От них неслось по кочкам столько воя, сколь невозможно выглянуть в окно
и посмотреть, кто засоряет воздух. Окна зачернели - их до сих пор не ототрут...
в сердечных тайнах показался плут
рассказывают: сколько ни хотели
его впускать, втирался елико
и непременно в области овальных губ
случайно никогда не возвращались
предметно обсуждая тайные явления
в предместьях около и вкруг ста лиц
за сварочными швами языкастые самцы
показывали на далекие холмы -
надломленные пропастью горбы
и исчезали, скованные зимним страхом
в сердечных тайнах перестали жить
переходили из мучений в состояния
разобранной на косточки ее останков
и пересчитывали все ее долги
в другие времена пришли поодиночке
надломленные пропастью горбы
несли огромные и пестрые шатры
в алмазных блестках и сердечный дух
их занимал всецело прошлого двойник
еще рассказывают: сколько ни хотели
верить и не верить собственным глазам
отказывались подниматься в небо
причудливые птицы в розовых одеждах
и кандалах...
Стояли в очередь и первыми снимались защитники пернатых. На фото - все такие малые. Считалось: неприличным от несметных прав отказываться при раскладе карт не в пользу, скажем, бедных и неосведомленных. А что не так? Смотрите за собой с опережением. Ведь вышла же она из положения: "Я не понимала, что творю". Осведомлен был каждый...
Смеялись в очередь на зрительских местах
сочувствовали первые защитники пернатых
подозревая бесконечный минус в истощенной почве
она ушла в сердечных муках
и шлейф тянулся за Иридой тайн.
А там давно уж перестали жить
коленопреклоненные стояли в замках рыцари
и пыль слетала с них к ширинкам
поклонная. За окнами всегда чего-то ждут:
то тополя не так природой озабочены
то милые березки озабочены сверх сил и тайн
подозревая бесконечный минус в истощенной почве.
В сердечных тайнах перестали жить поклонники
и поселились в них известные покойники...
Косая мутатень идет по улицам и прилипает к белым мухам. Пускай, за ними нет следов и мыслей о вчерашних днях, а все же неспокойно: как бы ненароком, как бы неожиданно и совершенно предсказуемо из праха тайн, из-за поворота гладкую дорогу - о, перст великих книг! - перебежит трамвай. Прекрасная головка в закрашенных очках чудесно возмутится: "Ну, я же говорила, послушайте меня!". Издалека глазели зрители на чудные и праздные дела...

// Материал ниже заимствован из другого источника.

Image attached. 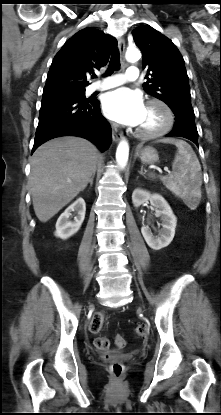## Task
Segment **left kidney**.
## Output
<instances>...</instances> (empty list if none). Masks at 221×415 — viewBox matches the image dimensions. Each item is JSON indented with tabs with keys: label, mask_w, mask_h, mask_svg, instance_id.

Плут, Плутарх, Плутоний, Плут in...
Ути, ути, ути, ути!
Tabula rasa 1.
Пишу овал, в овале крест
На крест повешено белье
И сушатся пустые глаза
Из уголков у переносицы
Два шерстяных следа
Веревочек и - чистый холст!
17.10.2013.
2. "Уже виденное".
Ну, что там за окнами, не жмут сощуренные взгляды инопланетянина, свесившего пятки с кислых лун? Мерцают. Беспечная и очередность их касаний пределов иносферы напрягает память о здешних напряжениях. Принять валериану, и измениться, что ль, до неузнаваемости? Лицо и так горит. А впрочем, и не надо. До неузнаваемости изменилось все, в чем каждый был вполне осведомлен.